Like Lincoln’s Inn, Inner Temple takes its debating very seriously. The Rawlinson Cup is a prestigious gong that can be won annually. A memorable debate was 2015’s discussion on the contemporary relevance of the Magna Carta in honour of its 800th anniversary.
Famous members of Inner Temple include:
- Doctor Ivy Williams (First woman to be called to the Bar)
- Bram Stoker (Writer)
- Mahatma Gandhi (Activist – father of India)
- Inner Temple has been recognised for a number of female firsts. In addition to Doctor Ivy Williams, who was famously called to the Bar in 1922, there are three other renowned female legal minds who were members of the Inn: Elizabeth Lane, the first female High Court Judge, Elizabeth Butler Schloss, the first female Court of Appeal Judge, and Rosalyn Higgins, the first female judge elected to the International Court of Justice.
- Gandhi served at 8 King’s Bench Walk while at Inner Temple. The chef at the Inner Temple dining room is reported to have designed a vegetarian menu especially for him.
- Temple Church featured heavily in The Da Vinci Code by Dan Brown.
Emblem: The Lamb of God with a flag bearing Saint George’s Cross.
Estimated scholarship fund: £900,000
Photo credit: Middle Temple
Overlooking the Thames on the western side of Temple, Middle Temple is a small Inn with Fountain Court at its centre where a street food market and Champagne bar often take place.
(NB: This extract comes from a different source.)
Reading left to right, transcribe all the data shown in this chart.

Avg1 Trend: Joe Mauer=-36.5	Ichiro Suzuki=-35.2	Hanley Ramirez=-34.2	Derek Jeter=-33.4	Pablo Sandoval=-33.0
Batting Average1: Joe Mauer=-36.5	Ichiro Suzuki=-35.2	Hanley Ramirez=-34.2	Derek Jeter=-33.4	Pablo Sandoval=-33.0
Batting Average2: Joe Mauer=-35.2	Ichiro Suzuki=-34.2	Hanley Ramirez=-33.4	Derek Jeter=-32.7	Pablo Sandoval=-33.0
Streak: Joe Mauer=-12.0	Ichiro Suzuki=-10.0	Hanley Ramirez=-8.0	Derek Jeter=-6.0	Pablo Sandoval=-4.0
Tucked away, this Inn is famously hard to find and has an ancient feel to it as Middle Temple Lane is still lit by gas lamps.
Middle Temple, like its neighbour Inner, awards scholarships based on merit as well as need and attempts to interview all applicants. The most prestigious award handed out is the Queen Mother Scholarship, presented as a mark of distinction to candidates who are deemed all-rounders. The honourable society’s Access to the Bar scheme provides two weeks of work experience funded by senior members of the Inn for undergraduates from disadvantaged backgrounds and is a good way to make yourself known to the Inn prior to applying for a Middle Temple scholarship.
Activities at the Inn include the annual Rosamund Smith mooting competition for student members of the society. This respected contest holds its initial heats in private, with the semi-final and final taking place in Middle Temple Hall. Four students are then sent to the USA to compete with law students from the University of North Carolina and Pepperdine University in Malibu.
Famous members of Middle Temple include:
- Sir Walter Raleigh (Writer and explorer)
- William Makepeace Thackeray (Writer)
- Charles Dickens (Writer)
- Barbara Calvert (First woman to head a chambers)
- Helena Normanton (First woman admitted to an Inn)
- Shakespeare’s Twelfth Night enjoyed its first performance at Middle Temple Inn during the Candlemas feast of 1602. Its 400th anniversary was celebrated in the Hall with a young Eddie Redmayne making his professional debut alongside seasoned Shakespearian actor Mark Rylance.
- Middle Temple Garden has also been made famous by Shakespeare. Roses from the garden are picked by the Duke of York and Earl of Somerset in Henry VI Part I, marking the beginning of the power struggle that defined the Wars of the Roses.
- Famously, Middle Temple library houses the Molyneux Globes, a unique pair of terrestrial and celestial globes made in 1592. They are the only ones in existence. Although the terrestrial globe was the world’s most geographically correct at the time, areas like Australia and New Zealand are missing as they were yet to be ‘discovered’.
An Inns of Court map for Inner Temple and Middle Temple.
So, taking everything from their impressive architecture, renowned former members, sponsorship funds, and pick of social activities into account, which of London's Inns of Court will you choose?